The problem I find is the people they're listening to, one expert was talking up 1% growth in 2019 as if we were doing great. "Any growth is good" is "technically" and "splitting hairs" correct, but not really, 1% is better than 0 bit it doesnt pass the "good" bar unless it is predictive of an upcoming growth trend, which it wasnt. I cant figure out if they really believed that was a good situation or they just didnt want to be on Minnis wrong side. The danger in the go along to get along analysis is, if the administration was listening to that person why would they think they needed to try to do any better? Today we gat a different group PR-ing everything, is Davis getting good analysis by which to make decisions?

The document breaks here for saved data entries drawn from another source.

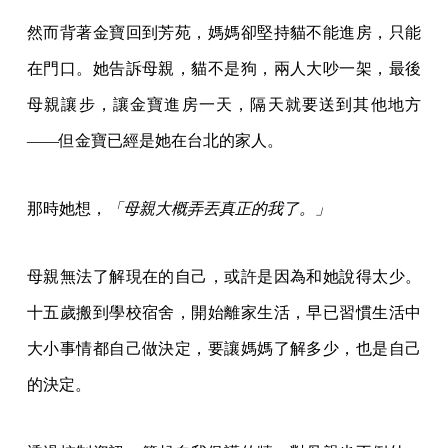
然而背著金寶回到芳苑，媽媽卻堅持貓不能進房，只能
在門口。她告訴母親，貓不是狗，兩人大吵一架，最後
母親讓步，讓金寶進房一天，隔天就要送到其他地方
——但金寶已經是她在台北的家人。
那時她想，
「母親大概弄丟真正的我了。」
母親無法了解現在的自己，或許是因為和她說得太少。
十五歲搬到學校宿舍，開始離家生活，早已習慣生活中
大小事情都自己做決定，要讓媽媽了解多少，也是自己
的決定。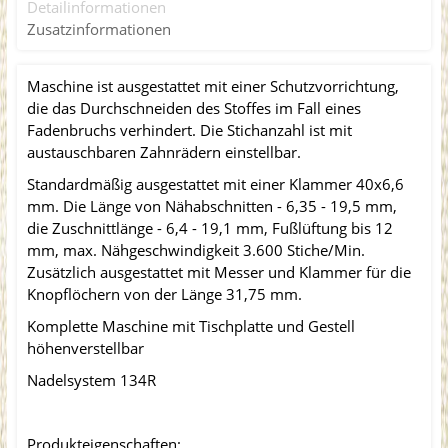
Detailinformationen
Zusatzinformationen
Maschine ist ausgestattet mit einer Schutzvorrichtung,
die das Durchschneiden des Stoffes im Fall eines
Fadenbruchs verhindert. Die Stichanzahl ist mit
austauschbaren Zahnrädern einstellbar.
Standardmäßig ausgestattet mit einer Klammer 40x6,6
mm. Die Länge von Nähabschnitten - 6,35 - 19,5 mm,
die Zuschnittlänge - 6,4 - 19,1 mm, Fußlüftung bis 12
mm, max. Nähgeschwindigkeit 3.600 Stiche/Min.
Zusätzlich ausgestattet mit Messer und Klammer für die
Knopflöchern von der Länge 31,75 mm.
Komplette Maschine mit Tischplatte und Gestell
höhenverstellbar
Nadelsystem 134R
Produkteigenschaften: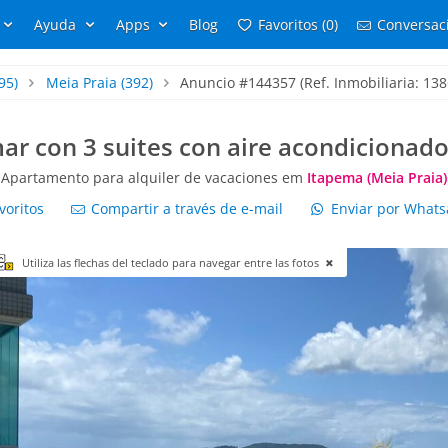
Ayuda
Apps
Blog
Favoritos (0)
Conversaci
95)
Meia Praia
(392)
Anuncio #144357 (Ref. Inmobiliaria: 138
ar con 3 suites con aire acondicionado
Apartamento para alquiler de vacaciones em
Itapema (Meia Praia)
voritos
Compartir a través de e-mail
Enviar por What
Utiliza las flechas del teclado para navegar entre las fotos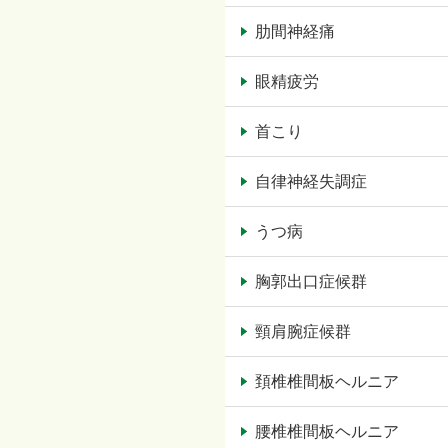
肋間神経痛
眼精疲労
首こり
自律神経失調症
うつ病
胸郭出口症候群
頸肩腕症候群
頚椎椎間板ヘルニア
腰椎椎間板ヘルニア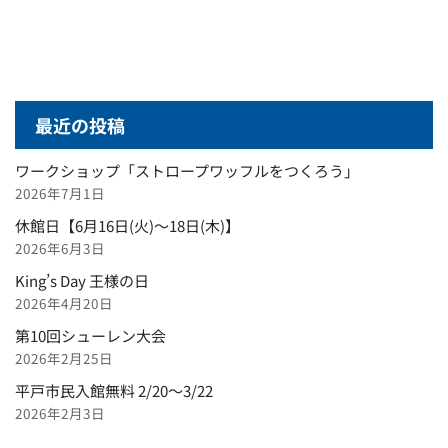
最近の投稿
ワークショップ「ストロープワッフルをつくろう」
2026年7月1日
休館日【6月16日(火)～18日(木)】
2026年6月3日
King’s Day 王様の日
2026年4月20日
第10回シューレン大会
2026年2月25日
平戸市民入館無料 2/20～3/22
2026年2月3日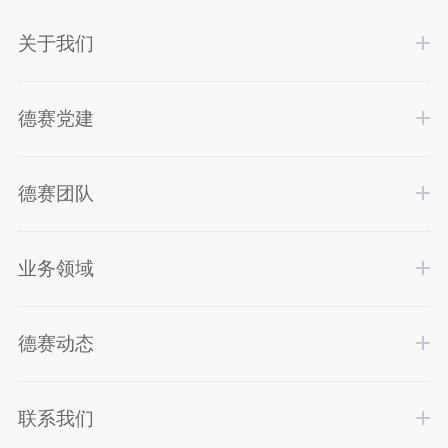
关于我们
德赛党建
德赛团队
业务领域
德赛动态
联系我们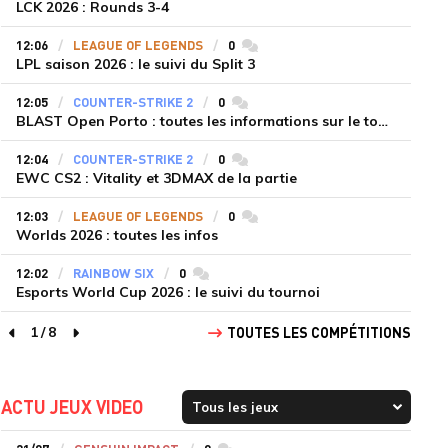
LCK 2026 : Rounds 3-4
12:06
LEAGUE OF LEGENDS
0
commentaires
LPL saison 2026 : le suivi du Split 3
12:05
COUNTER-STRIKE 2
0
commentaires
BLAST Open Porto : toutes les informations sur le tournoi
12:04
COUNTER-STRIKE 2
0
commentaires
EWC CS2 : Vitality et 3DMAX de la partie
12:03
LEAGUE OF LEGENDS
0
commentaires
Worlds 2026 : toutes les infos
12:02
RAINBOW SIX
0
commentaires
Esports World Cup 2026 : le suivi du tournoi
1
/
8
TOUTES LES COMPÉTITIONS
page précédente
page suivante
ACTU JEUX VIDEO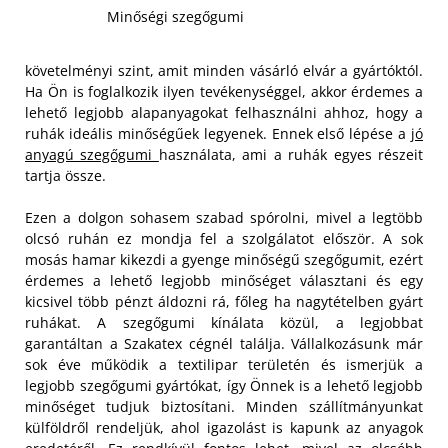
Minőségi szegőgumi
követelményi szint, amit minden vásárló elvár a gyártóktól.
Ha Ön is foglalkozik ilyen tevékenységgel, akkor érdemes a
lehető legjobb alapanyagokat felhasználni ahhoz, hogy a
ruhák ideális minőségűek legyenek. Ennek első lépése a
jó
anyagú szegőgumi
használata, ami a ruhák egyes részeit
tartja össze.
Ezen a dolgon sohasem szabad spórolni, mivel a legtöbb
olcsó ruhán ez mondja fel a szolgálatot először. A sok
mosás hamar kikezdi a gyenge minőségű szegőgumit, ezért
érdemes a lehető legjobb minőséget választani és egy
kicsivel több pénzt áldozni rá, főleg ha nagytételben gyárt
ruhákat. A szegőgumi kínálata közül, a legjobbat
garantáltan a Szakatex cégnél találja. Vállalkozásunk már
sok éve működik a textilipar területén és ismerjük a
legjobb szegőgumi gyártókat, így Önnek is a lehető legjobb
minőséget tudjuk biztosítani. Minden szállítmányunkat
külföldről rendeljük, ahol igazolást is kapunk az anyagok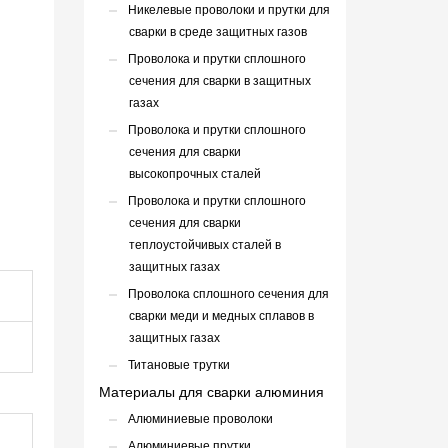
Никелевые проволоки и прутки для
сварки в среде защитных газов
Проволока и прутки сплошного
сечения для сварки в защитных
газах
Проволока и прутки сплошного
сечения для сварки
высокопрочных сталей
Проволока и прутки сплошного
сечения для сварки
теплоустойчивых сталей в
защитных газах
Проволока сплошного сечения для
сварки меди и медных сплавов в
защитных газах
Титановые трутки
Материалы для сварки алюминия
Алюминиевые проволоки
Алюминиевые прутки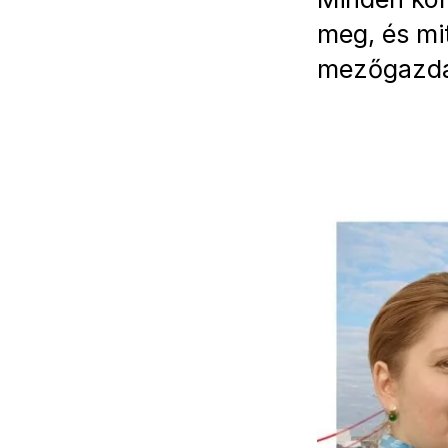
meg, és mi
mezőgazda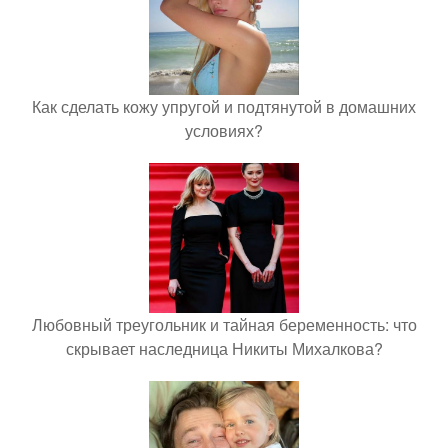
Как сделать кожу упругой и подтянутой в домашних
условиях?
Любовный треугольник и тайная беременность: что
скрывает наследница Никиты Михалкова?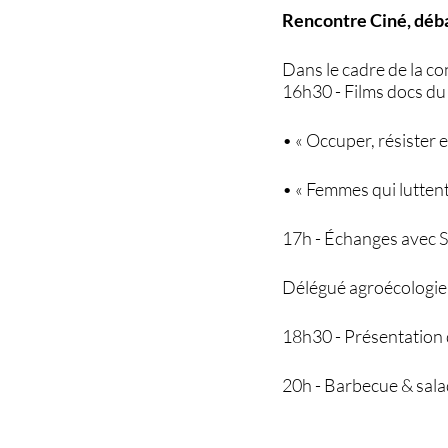
Rencontre Ciné, déb
Dans le cadre de la c
16h30 - Films docs d
• « Occuper, résister 
• « Femmes qui luttent
17h - Échanges avec Si
Délégué agroécologie
18h30 - Présentation 
20h - Barbecue & sala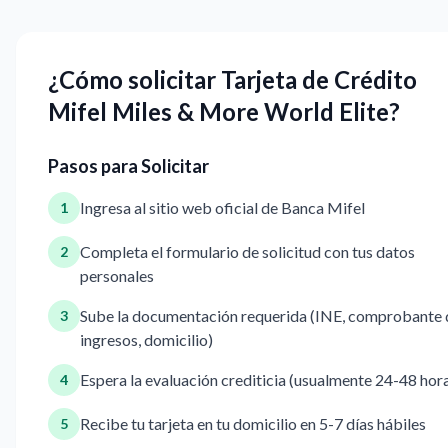
¿Cómo solicitar Tarjeta de Crédito
Mifel Miles & More World Elite?
Pasos para Solicitar
Ingresa al sitio web oficial de Banca Mifel
1
Completa el formulario de solicitud con tus datos
2
personales
Sube la documentación requerida (INE, comprobante 
3
ingresos, domicilio)
Espera la evaluación crediticia (usualmente 24-48 hor
4
Recibe tu tarjeta en tu domicilio en 5-7 días hábiles
5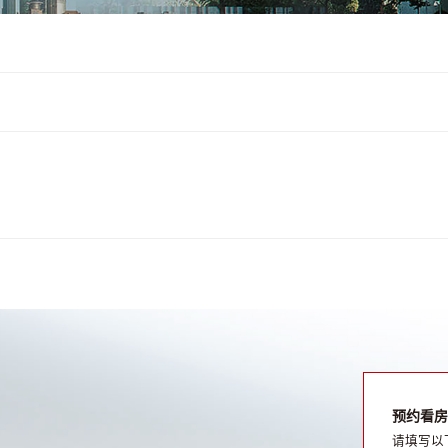
预约看房
请填写以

John 2 years, 2 months ago
Well Minnis also listened to the wrong people during the pandemic. He was hoodwinked into believing the economy should be shut into an air and lightproof box and tucked away until the pandemic passed. True early precautions were necessary during the earlier part of the pandemic when little was known about the virus and most was speculation. And Minnis definitely saved a lot of lives by erring on the side of caution . He had to fire his health minister for breaching the protocols. But as things progressed, there was no reason not to let some stores other than banks and food stores open. People needed household furnishing for homes for people bedridden or hospitalized uniforms for work, underwear and shoes. No reason to allow these stores to open once or twice a week, even, if only for curbside service.or appointments. So AMAZON got all that business! Even people wanting to bury their dead relatives had to shop online or improvise. And remember China is still in partial lockdown because they failed to relax the protocols as the disease mutated and became less and less deadly.